**Requirement 1**
Return the part of the floating point passage from "Why does this" up to and including "of their singularities.".

**Exercise text**
# # # #

The vast majority of real-world numerical computing (outside of the financial sector) uses IEEE 754 floating point to represent numbers which may not be integers. In short, the floating point numbers are a finite (but large) subset of the dyadic rationals, which become sparser (at a roughly logarithmic rate) as we move away from zero. There are also a few "special" values which are used to represent the results of invalid operations or arithmetic overflow.

Why does this matter? It's important to understand the limitations of floating point arithmetic. In particular:

  • It does not support irrational numbers whatsoever. The Dirichlet function and its cousins cannot be usefully analyzed at all.
  • Numbers which are farther from zero have less precision, so functions with essential singularities will be difficult to work with in the neighborhoods of their singularities.

# # # #

**Input material**
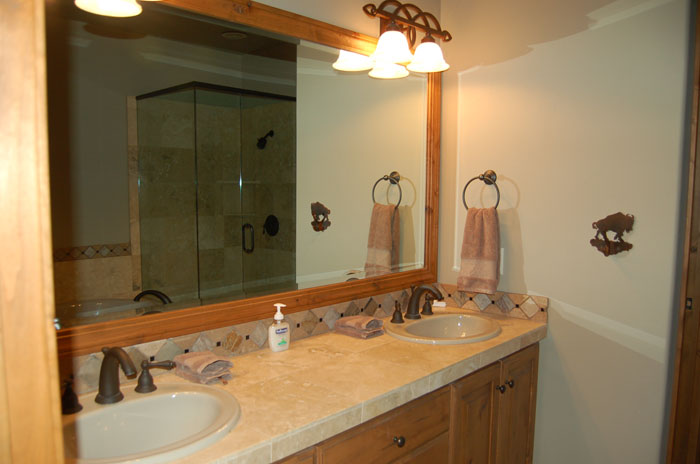
Where is `water faucet handles`? The image size is (700, 464). water faucet handles is located at coordinates (428, 307), (400, 318), (148, 379), (71, 399).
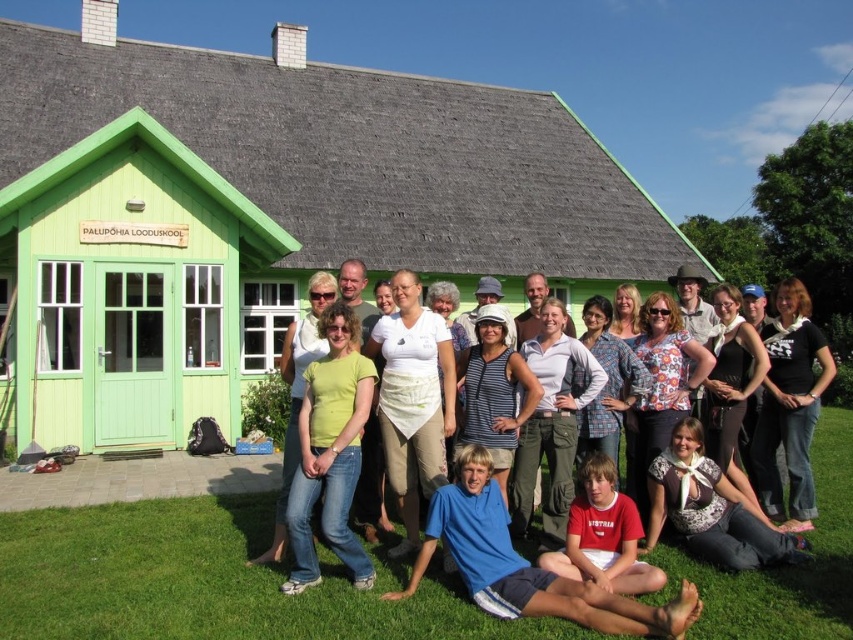
In the scene shown: Please describe the position of the green grass at lower center in terms of its coordinates within the image frame. Use the coordinate system where the bottom left corner is the origin point.

The green grass at lower center is located at coordinates approximately 0.909 along the x axis and 0.245 along the y axis within the image frame.

You are standing in front of the building and notice the green wooden hut at center and the red cotton shirt at lower center. Which object is closer to you?

The red cotton shirt at lower center is closer to you because the green wooden hut at center is positioned over it, indicating it is further away.

You are standing at the center of the image and want to locate the green wooden hut at center. What are the coordinates where you should look?

The green wooden hut at center is located at coordinates point (x=260, y=214).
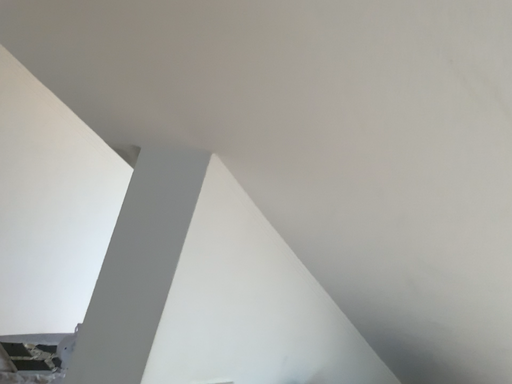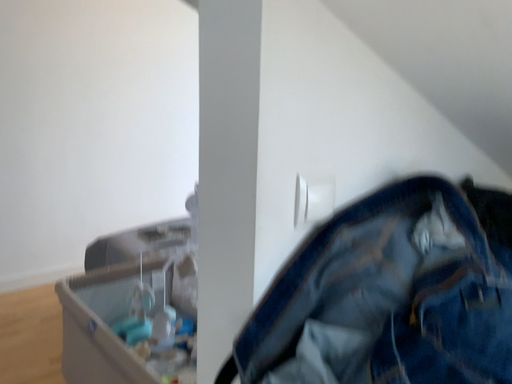
Question: How did the camera likely rotate when shooting the video?

Choices:
 (A) rotated upward
 (B) rotated downward

Answer: (B)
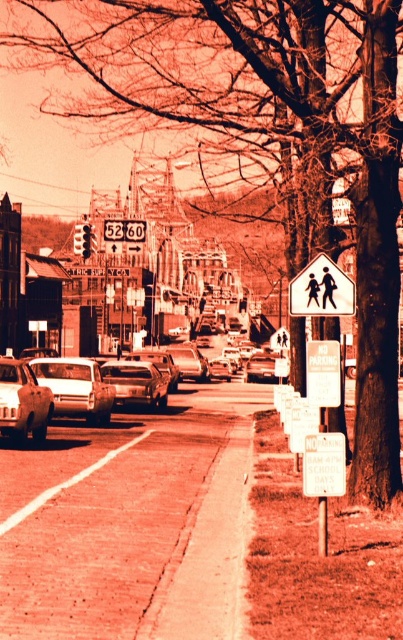
You are a delivery driver who needs to park your matte white car at center in a spot that is exactly as wide as the white plastic pedestrian crossing sign at center. Based on the scene, can your car fit in that spot?

The matte white car at center is wider than the white plastic pedestrian crossing sign at center, so it cannot fit into a parking spot that is exactly as wide as the sign.

You are a delivery driver who needs to park your matte white car at center near the white plastic pedestrian crossing sign at center. According to the No Parking sign, can you park there during school hours on a school day?

The matte white car at center is positioned under the white plastic pedestrian crossing sign at center. The No Parking sign specifies restrictions during school days from 8 AM to 4 PM. Therefore, you cannot park the matte white car at center there during those times.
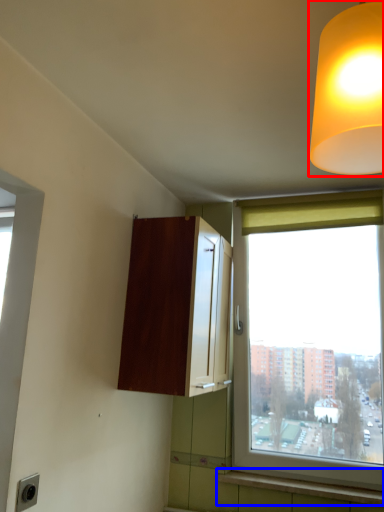
Question: Among these objects, which one is nearest to the camera, lamp (highlighted by a red box) or window sill (highlighted by a blue box)?

Choices:
 (A) lamp
 (B) window sill

Answer: (A)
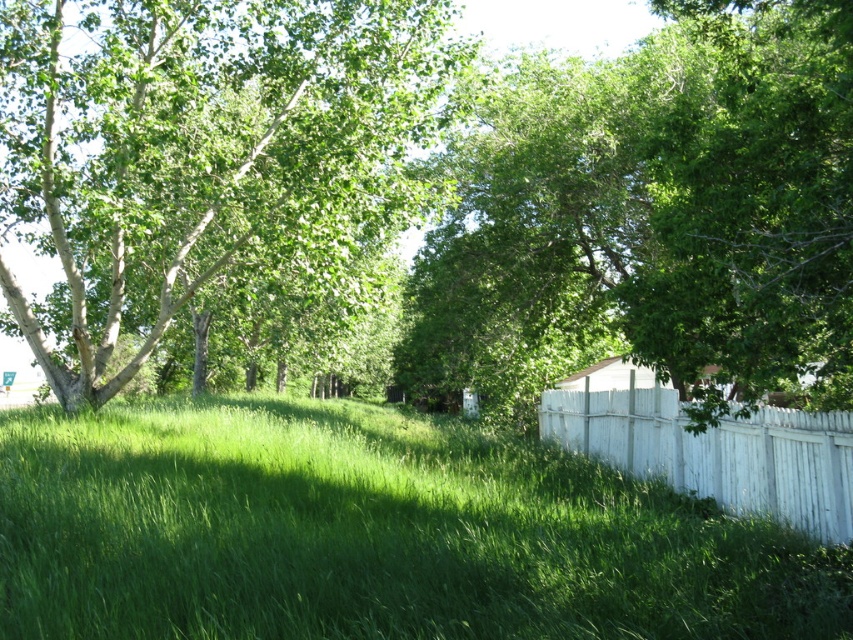
You are planning to take a photo of the green leafy tree at left and the white wooden fence at right. Which object should you focus on first if you want to capture both in a single frame without moving the camera?

The green leafy tree at left has a larger size compared to the white wooden fence at right, so you should focus on the green leafy tree at left first to ensure it fills the frame appropriately while still including the white wooden fence at right.

You are standing at the center of the image and want to walk towards the point labeled as point (x=799, y=449). Which direction should you face to ensure that the point labeled as point (x=161, y=160) is to your left side?

To have point (x=161, y=160) to your left while facing point (x=799, y=449), you should face northeast. This is because point (x=161, y=160) is behind point (x=799, y=449), so when facing northeast towards point (x=799, y=449), the other point will be to your left.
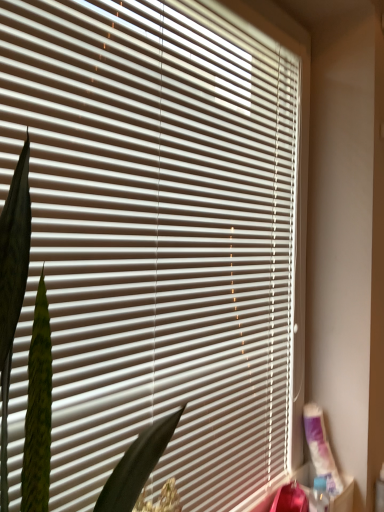
In order to face plastic/textured container at lower right, should I rotate leftwards or rightwards?

To align with it, rotate right about 17.121°.

What do you see at coordinates (343, 496) in the screenshot? This screenshot has height=512, width=384. I see `plastic/textured container at lower right` at bounding box center [343, 496].

Locate an element on the screen. The height and width of the screenshot is (512, 384). plastic/textured container at lower right is located at coordinates (343, 496).

At what (x,y) coordinates should I click in order to perform the action: click on plastic/textured container at lower right. Please return your answer as a coordinate pair (x, y). The height and width of the screenshot is (512, 384). Looking at the image, I should click on (343, 496).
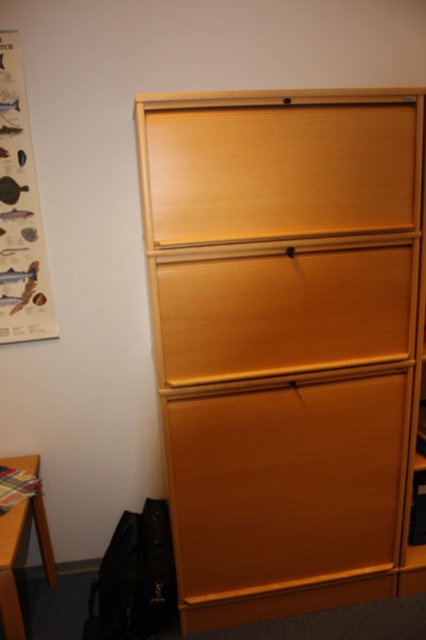
Question: Can you confirm if matte wood drawer at upper center is positioned below wooden table at lower left?

Choices:
 (A) yes
 (B) no

Answer: (B)

Question: Which is nearer to the wooden drawer at center?

Choices:
 (A) wooden drawer at lower center
 (B) matte wood drawer at upper center

Answer: (B)

Question: Is matte wood drawer at upper center bigger than wooden drawer at center?

Choices:
 (A) no
 (B) yes

Answer: (A)

Question: Estimate the real-world distances between objects in this image. Which object is closer to the wooden table at lower left?

Choices:
 (A) light wood dresser at center
 (B) matte wood drawer at upper center

Answer: (A)

Question: Does light wood dresser at center have a smaller size compared to wooden drawer at center?

Choices:
 (A) no
 (B) yes

Answer: (A)

Question: Which object is positioned closest to the wooden drawer at center?

Choices:
 (A) light wood dresser at center
 (B) matte wood drawer at upper center

Answer: (A)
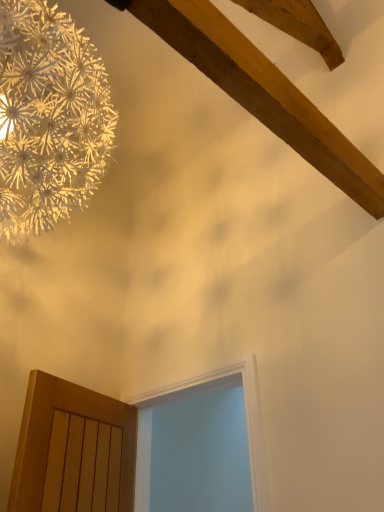
I want to click on white paper flower at upper left, so [x=49, y=118].

The width and height of the screenshot is (384, 512). What do you see at coordinates (49, 118) in the screenshot? I see `white paper flower at upper left` at bounding box center [49, 118].

Locate an element on the screen. Image resolution: width=384 pixels, height=512 pixels. white paper flower at upper left is located at coordinates (49, 118).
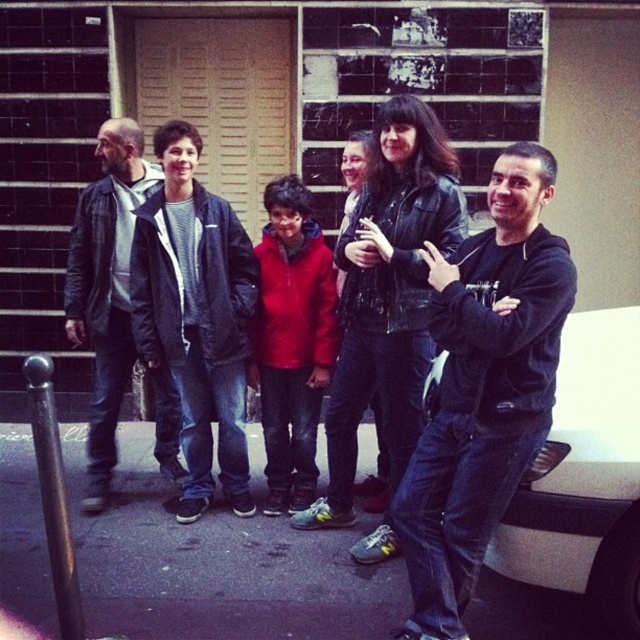
You are a photographer trying to adjust the group photo so that the leather jacket at center and the dark blue jacket at center are arranged symmetrically. Which jacket should be moved to the left to achieve this symmetry?

The leather jacket at center should be moved to the left to align symmetrically with the dark blue jacket at center since it is currently positioned to the right of it.

You are standing in front of the building and want to place a small flag exactly halfway between the two points marked as point (620, 321) and point (113, 266). Considering their positions, will the flag be closer to the building or the open space in front of it?

The flag placed halfway between point (620, 321) and point (113, 266) will be closer to the open space in front of the building because point (620, 321) is closer to the viewer than point (113, 266), so the midpoint leans towards the viewer side.

You are standing in front of the building and notice two jackets worn by people in the group. The leather jacket at center and the dark blue jacket at center. Which jacket is positioned in front of the other?

The leather jacket at center is closer to the viewer than the dark blue jacket at center, so the leather jacket at center is positioned in front of the dark blue jacket at center.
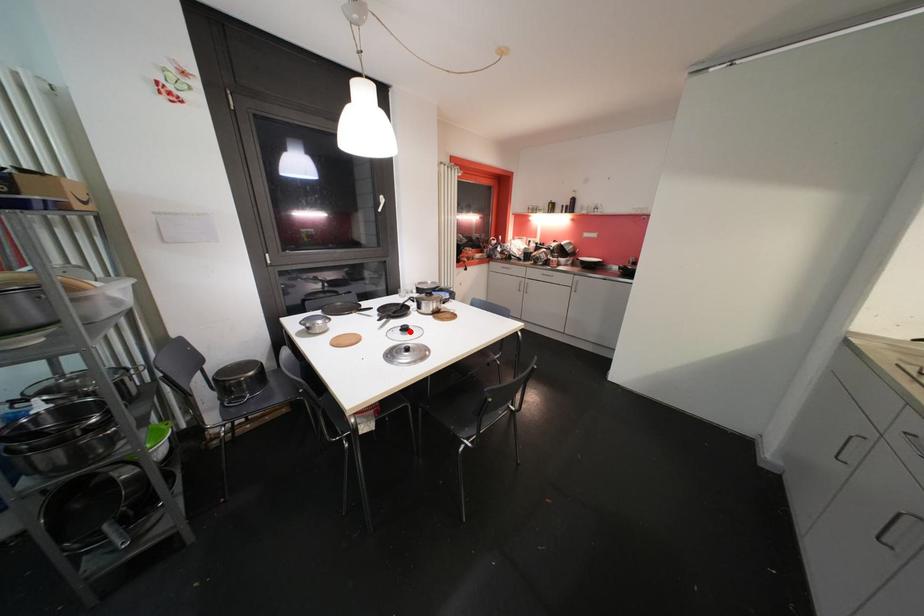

# # # #

**Requirement 2**
In the records, swap "rotate" for "turn" in the lines from the line with "To have point" up to and including the line with "What do you see at coordinates (343, 496)", keeping everything else unchanged. Return only those lines, with the pictures left out.

**Exercise result 1**
Why does this matter? It's important to understand the limitations of floating point arithmetic. In particular:

  • It does not support irrational numbers whatsoever. The Dirichlet function and its cousins cannot be usefully analyzed at all.
  • Numbers which are farther from zero have less precision, so functions with essential singularities will be difficult to work with in the neighborhoods of their singularities.

**Exercise result 2**
To have point (x=161, y=160) to your left while facing point (x=799, y=449), you should face northeast. This is because point (x=161, y=160) is behind point (x=799, y=449), so when facing northeast towards point (x=799, y=449), the other point will be to your left.
In order to face plastic/textured container at lower right, should I turn leftwards or rightwards?

To align with it, turn right about 17.121°.

What do you see at coordinates (343, 496) in the screenshot? This screenshot has height=512, width=384. I see `plastic/textured container at lower right` at bounding box center [343, 496].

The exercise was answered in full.